Le meilleur du son québécois en 2020

Une cuvée essentielle, chargée à bloc et éminemment consolante a émergé de la noirceur pandémique.
1. Notre-Dame-des-Sept-Douleurs, Klô Pelgag

Au fil des pochettes des trois disques de Klô Pelgag, on voit une évolution claire : elle porte de moins en moins de masques. On a l’impression d’avoir plus que jamais accès à la chanteuse dans son grandiose Notre-Dame-des-Sept-Douleurs. Elle signe la plupart des arrangements de ce disque ample et moderne, en plus de révéler plus directement ses zones d’ombre. On s’arrime, on joue et on se chagrine avec elle, bercés par des morceaux souvent bouleversants, toujours riches, au confluent de la pop luxuriante, de l’exploration sonore et de la ballade.

++++++++++++++++++++

Exercice court 1:
Dans l'article sur le son québécois, reprenez tout ce qui va de « Le meilleur du » jusqu'à « de la ballade. » en changeant « pochettes » en « couvertures ».
Exercice court 2:
Poursuivez l'article sur le son québécois après sa dernière phrase, s'il vous plaît.

++++++++++++++++++++

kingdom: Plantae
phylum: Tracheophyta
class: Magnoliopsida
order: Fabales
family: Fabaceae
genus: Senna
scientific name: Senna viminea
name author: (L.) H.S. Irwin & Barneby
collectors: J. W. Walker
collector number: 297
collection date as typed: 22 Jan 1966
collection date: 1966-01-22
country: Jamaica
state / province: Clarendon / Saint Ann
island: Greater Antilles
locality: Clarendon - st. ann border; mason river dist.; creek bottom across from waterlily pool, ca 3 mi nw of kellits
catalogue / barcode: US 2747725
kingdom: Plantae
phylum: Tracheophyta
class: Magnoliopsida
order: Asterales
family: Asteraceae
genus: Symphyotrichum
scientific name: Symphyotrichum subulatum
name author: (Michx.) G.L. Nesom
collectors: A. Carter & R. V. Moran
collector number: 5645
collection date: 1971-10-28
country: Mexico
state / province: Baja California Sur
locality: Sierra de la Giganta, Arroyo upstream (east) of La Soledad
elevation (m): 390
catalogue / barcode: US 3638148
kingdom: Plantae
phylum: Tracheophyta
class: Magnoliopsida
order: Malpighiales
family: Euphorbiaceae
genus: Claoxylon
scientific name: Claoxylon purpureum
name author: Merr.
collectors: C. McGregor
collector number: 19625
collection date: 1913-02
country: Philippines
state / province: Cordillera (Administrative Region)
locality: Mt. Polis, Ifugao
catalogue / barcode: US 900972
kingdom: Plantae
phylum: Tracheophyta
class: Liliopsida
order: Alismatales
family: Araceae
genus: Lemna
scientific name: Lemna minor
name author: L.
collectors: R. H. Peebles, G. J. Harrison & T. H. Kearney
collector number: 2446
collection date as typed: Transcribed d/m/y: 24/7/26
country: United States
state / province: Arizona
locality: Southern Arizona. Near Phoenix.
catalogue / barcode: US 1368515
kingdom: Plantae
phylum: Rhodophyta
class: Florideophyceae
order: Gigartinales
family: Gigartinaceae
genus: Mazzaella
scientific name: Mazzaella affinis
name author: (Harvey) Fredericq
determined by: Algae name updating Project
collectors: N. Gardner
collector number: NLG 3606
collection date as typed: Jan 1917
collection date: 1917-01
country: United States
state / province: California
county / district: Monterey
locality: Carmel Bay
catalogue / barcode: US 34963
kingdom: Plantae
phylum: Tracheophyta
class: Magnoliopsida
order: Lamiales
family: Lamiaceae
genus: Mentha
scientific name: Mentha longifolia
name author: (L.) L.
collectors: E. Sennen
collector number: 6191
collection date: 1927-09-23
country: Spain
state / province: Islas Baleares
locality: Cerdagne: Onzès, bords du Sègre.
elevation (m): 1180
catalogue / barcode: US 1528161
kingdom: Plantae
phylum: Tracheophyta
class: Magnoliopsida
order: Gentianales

++++++++++++++++++++

Résultat obtenu 1:
Le meilleur du son québécois en 2020

Une cuvée essentielle, chargée à bloc et éminemment consolante a émergé de la noirceur pandémique.
1. Notre-Dame-des-Sept-Douleurs, Klô Pelgag

Au fil des couvertures des trois disques de Klô Pelgag, on voit une évolution claire : elle porte de moins en moins de masques. On a l’impression d’avoir plus que jamais accès à la chanteuse dans son grandiose Notre-Dame-des-Sept-Douleurs. Elle signe la plupart des arrangements de ce disque ample et moderne, en plus de révéler plus directement ses zones d’ombre. On s’arrime, on joue et on se chagrine avec elle, bercés par des morceaux souvent bouleversants, toujours riches, au confluent de la pop luxuriante, de l’exploration sonore et de la ballade.

Résultat obtenu 2:
2. God Has Nothing to Do With This Leave Him Out of It, Backxwash

L’histoire d’Ashanti Mutinta, alias Backxwash, immigrante, femme trans, rappeuse expérimentale, paraît condenser une partie des débats de société ayant animé 2020. Or, on ne parlerait pas d’elle si son album n’était pas aussi éloquent : ce disque autoproduit construit sur une base d’échantillons de rock métal est un électrochoc autant qu’une révélation, tant sur le plan du texte et des thèmes abordés que sur le plan de l’émouvante interprétation de la MC qui, grâce à cette œuvre, a remporté le prix Polaris.
3. Boîte aux lettres, Les Hay Babies

Une vraie boîte avec de vraies lettres. L’histoire vécue d’une Jacqueline partie de Moncton vivre sa vie à Montréal. En 1965. Les Hay Babies, Vivianne Roy, Katrine Noël, Julie Aubé, moitié Brady Bunch moitié Partridge Family, en ont cousu main une aventure haute couture. De quoi confectionner des chansons psych-pop épatantes et s’habiller en « linge vintage » (dixit Julie). Ça raconte un peu beaucoup leur histoire à elles trois, mais en version multicolore. Aucun album n’a tourné plus souvent sur le pick-up.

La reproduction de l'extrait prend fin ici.